WHAT THIS TASK INVOLVES - Extract each line of the items below that contains the string "label".

Records from a collection
+ + +
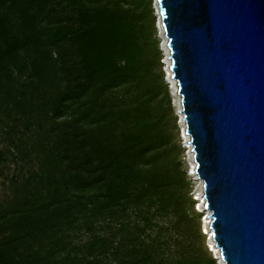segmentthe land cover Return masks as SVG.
<instances>
[{
  "label": "trees",
  "instance_id": "obj_1",
  "mask_svg": "<svg viewBox=\"0 0 264 264\" xmlns=\"http://www.w3.org/2000/svg\"><path fill=\"white\" fill-rule=\"evenodd\" d=\"M152 2L0 0V264H216Z\"/></svg>",
  "mask_w": 264,
  "mask_h": 264
},
{
  "label": "water",
  "instance_id": "obj_2",
  "mask_svg": "<svg viewBox=\"0 0 264 264\" xmlns=\"http://www.w3.org/2000/svg\"><path fill=\"white\" fill-rule=\"evenodd\" d=\"M157 7L215 248L264 264V0Z\"/></svg>",
  "mask_w": 264,
  "mask_h": 264
},
{
  "label": "rangeland",
  "instance_id": "obj_3",
  "mask_svg": "<svg viewBox=\"0 0 264 264\" xmlns=\"http://www.w3.org/2000/svg\"><path fill=\"white\" fill-rule=\"evenodd\" d=\"M152 6H153V10H154V15L156 16V30H157V38L159 40V48L161 50L162 53V60L161 63L163 65V73H164V80L166 82V84L168 85V90H169V94L172 100V107H173V111H174V115L176 116L177 119V129H178V144L180 145L181 151H182V163L184 165V168L186 170L187 173V177L189 179V183H190V196L192 197V199L195 202L194 205V210L195 212L200 215L199 217V224H200V230L201 233L204 235V239H205V246L207 248V250L209 251L210 255L212 256V258L215 260L216 264H220V254L218 255L217 253L219 252L216 248H215V244L212 240V247L210 245V240H209V235L207 234V229L208 225L206 222H208L210 219H208L206 213H204L203 208H202V200L201 197L203 196L204 198V193L202 192L201 189V184L199 183L198 180H196V177L192 175V163L190 160V154H189V148H188V143H187V139L186 136L184 135L185 132L183 130L182 127V119L180 116V109L179 106L181 107L180 104V97L177 93V83L176 81H174L171 76L169 77V72H168V62H170L169 56H167V45L165 43V39H163L160 34V30L158 27V10L156 8L155 5V0H152ZM6 167L2 170L3 175L0 174V201L3 199V197L5 195L8 194V189H7V181H6ZM11 170H13V168L11 167ZM210 231V229H209Z\"/></svg>",
  "mask_w": 264,
  "mask_h": 264
},
{
  "label": "bare ground",
  "instance_id": "obj_4",
  "mask_svg": "<svg viewBox=\"0 0 264 264\" xmlns=\"http://www.w3.org/2000/svg\"><path fill=\"white\" fill-rule=\"evenodd\" d=\"M156 1V3H155V5H156V8H157V10H158V7H157V0H155ZM158 17H159V14H158ZM158 27H159V30H160V34L162 35L161 37L163 38V39H165V43L167 42V40H166V38H165V36H164V32H163V28H162V25H161V20H160V17L158 18ZM167 56H169V50L167 51ZM168 65L170 66V62H168ZM168 72L170 73L169 74V77L171 76V71L169 70V68H168ZM181 107L179 106V109H180ZM181 110V109H180ZM180 113V112H179ZM180 116H181V119L183 118V116L180 114ZM182 127H183V130H184V132H185V128H186V126H185V124H184V122H183V120H182ZM185 135V134H184ZM186 136V135H185ZM186 139H187V143H189V137L188 136H186ZM188 148H189V154H190V160H191V165H192V175L193 176H195L196 177V180H198L199 181V183L201 184V189H202V192L204 191L203 190V182L201 181V180H199L198 179V177H197V174L194 172V169H195V162H194V154H193V152H192V147L188 144ZM201 200H202V208H203V211H204V213H206V215L208 216L207 218L209 219V211H207L206 209H204V204H205V200H204V198H203V196L201 197ZM207 223V225H208V228H209V224H210V220L208 221V222H206ZM207 234L210 236L209 237V240H210V245H211V247H212V237H211V233H210V231H209V229H207ZM218 255H219V252L217 253ZM220 264H223V261H221L220 260Z\"/></svg>",
  "mask_w": 264,
  "mask_h": 264
}]
</instances>
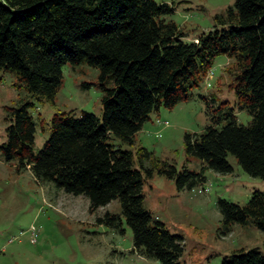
+ + +
OUTPUT FOR THIS TASK -
  "label": "trees",
  "label": "water",
  "label": "rangeland",
  "label": "bare ground",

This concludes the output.